[INFORMATION]
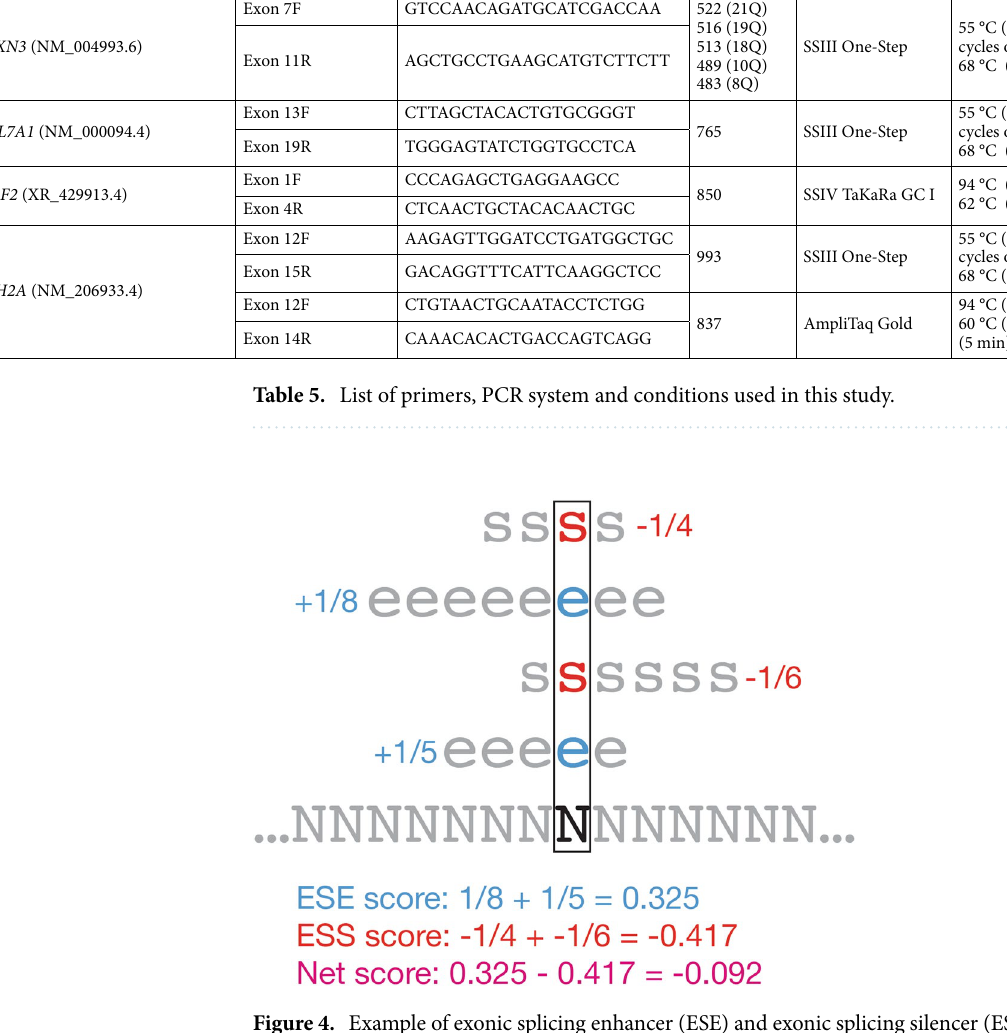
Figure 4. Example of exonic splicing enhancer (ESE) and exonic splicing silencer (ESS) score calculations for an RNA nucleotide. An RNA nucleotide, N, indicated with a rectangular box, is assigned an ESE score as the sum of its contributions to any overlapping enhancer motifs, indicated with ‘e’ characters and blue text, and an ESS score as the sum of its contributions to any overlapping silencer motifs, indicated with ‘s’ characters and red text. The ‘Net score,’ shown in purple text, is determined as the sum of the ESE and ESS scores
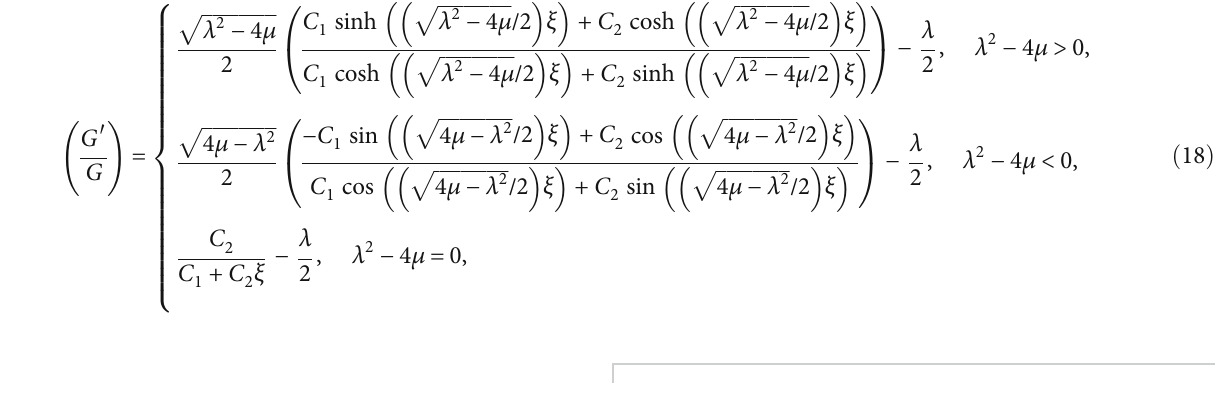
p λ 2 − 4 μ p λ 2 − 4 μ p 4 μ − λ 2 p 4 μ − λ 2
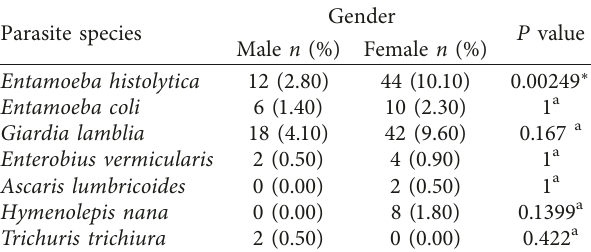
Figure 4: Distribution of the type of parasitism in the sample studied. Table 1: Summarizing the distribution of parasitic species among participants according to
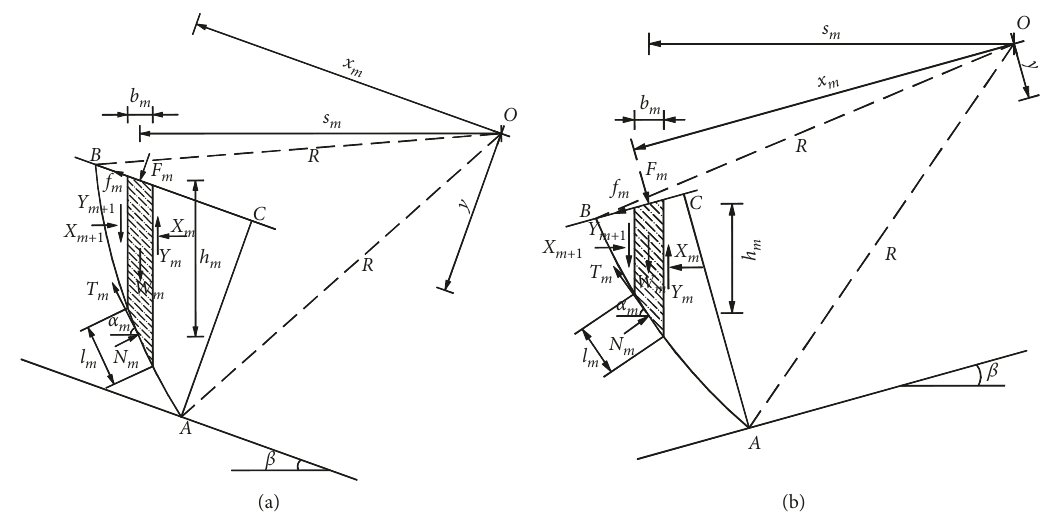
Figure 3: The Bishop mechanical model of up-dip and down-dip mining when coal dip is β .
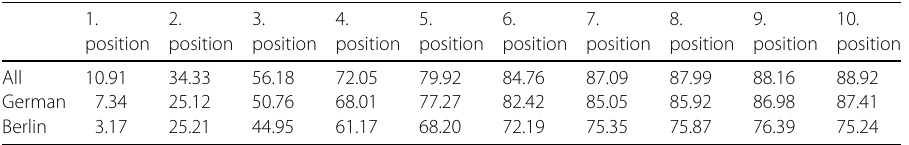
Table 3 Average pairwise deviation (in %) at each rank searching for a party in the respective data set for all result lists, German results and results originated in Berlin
[/INFORMATION]
*ACTIVITY*
Give again, exactly as written above, each line from the one that has "Figure 4: Distribution" to the one that has "Figure 3: The", both included; omit the pictures.

*OUTPUT FOR THIS EXERCISE*
Figure 4: Distribution of the type of parasitism in the sample studied. Table 1: Summarizing the distribution of parasitic species among participants according to
Figure 3: The Bishop mechanical model of up-dip and down-dip mining when coal dip is β .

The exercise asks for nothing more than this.